O tribunal conclui que o artigo 1.º n.º 2, da Diretiva 2008/118 deve ser interpretado no sentido de que o imposto em causa, cujas receitas ficam genericamente afetadas a uma empresa concessionária da rede rodoviária nacional e cuja estrutura não atesta a intenção de desmotivar o consumo dos principais combustíveis rodoviários, não prossegue «motivos específicos», sendo por isso o imposto incompatível com a diretiva.

Embora os tribunais nacionais estejam obrigados, por força do princípio do primado e da colaboração leal estabelecido no artigo 4º do TUE, a acatar as decisões do Tribunal de Justiça da União Europeia e, portanto, nada mais haja a acrescentar ao decidido por aquele tribunal, parece-nos clara a inconsistência na definição dos alegados “motivos específicos” da CSR, na medida em que a Lei 55/2007, no seu art.º 3.º, n.º 2 estipula que a CSR tem como finalidade específica o financiamento da rede rodoviária nacional a cargo da EP – Estradas de Portugal E.P.E. e mais concretamente a respetiva conceção, projeto, construção, conservação, exploração, requalificação e alargamento; enquanto o ponto 4 da Base 2 do Decreto-Lei n.º 380/2007, que atribui às EP - Estradas de Portugal, S. A., a concessão do financiamento, conceção, projeto, construção, conservação, exploração, requalificação e alargamento da rede rodoviária nacional e aprova as bases da concessão, estipula que é dever da concessionária (al. b) “prosseguir os objetivos de redução da sinistralidade e de sustentabilidade ambiental referidos no quadro ii anexo às presentes bases.”

▶ _DADOS_:
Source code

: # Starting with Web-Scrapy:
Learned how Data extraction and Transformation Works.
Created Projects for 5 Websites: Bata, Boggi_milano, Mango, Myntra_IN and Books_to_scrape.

▶ _TAREFA 1_: Traduza para o inglês esta frase do texto de origem: "O tribunal conclui que o artigo 1.º n.º 2, da Diretiva 2008/118 deve ser interpretado no sentido de que o imposto em causa, cujas receitas ficam genericamente afetadas a uma empresa concessionária da rede rodoviária nacional e cuja estrutura não atesta a intenção de desmotivar o consumo dos principais combustíveis rodoviários, não prossegue «motivos específicos», sendo por isso o imposto incompatível com a diretiva."
▶ _TAREFA 2_: Transcreva o trecho do texto de origem que vai de "O tribunal conclui" a "com a diretiva.".
▶ _TAREFA 3_:
Responda com base no texto de origem:
(a) Qual diretiva o tribunal interpreta?
(b) Que lei fixa, no art.º 3.º, n.º 2, a finalidade específica da CSR?
(c) Que decreto-lei aprova as bases da concessão da rede rodoviária nacional?

▶ _RESPOSTA 1_: The court concludes that Article 1(2) of Directive 2008/118 must be interpreted as meaning that the tax at issue, whose revenue is generally allocated to a concessionaire company of the national road network and whose structure does not show an intention to discourage the consumption of the main road fuels, does not pursue "specific purposes," and the tax is therefore incompatible with the directive.

▶ _RESPOSTA 2_:
O tribunal conclui que o artigo 1.º n.º 2, da Diretiva 2008/118 deve ser interpretado no sentido de que o imposto em causa, cujas receitas ficam genericamente afetadas a uma empresa concessionária da rede rodoviária nacional e cuja estrutura não atesta a intenção de desmotivar o consumo dos principais combustíveis rodoviários, não prossegue «motivos específicos», sendo por isso o imposto incompatível com a diretiva.

▶ _RESPOSTA 3_:
(a) A Diretiva 2008/118.
(b) A Lei 55/2007.
(c) O Decreto-Lei n.º 380/2007.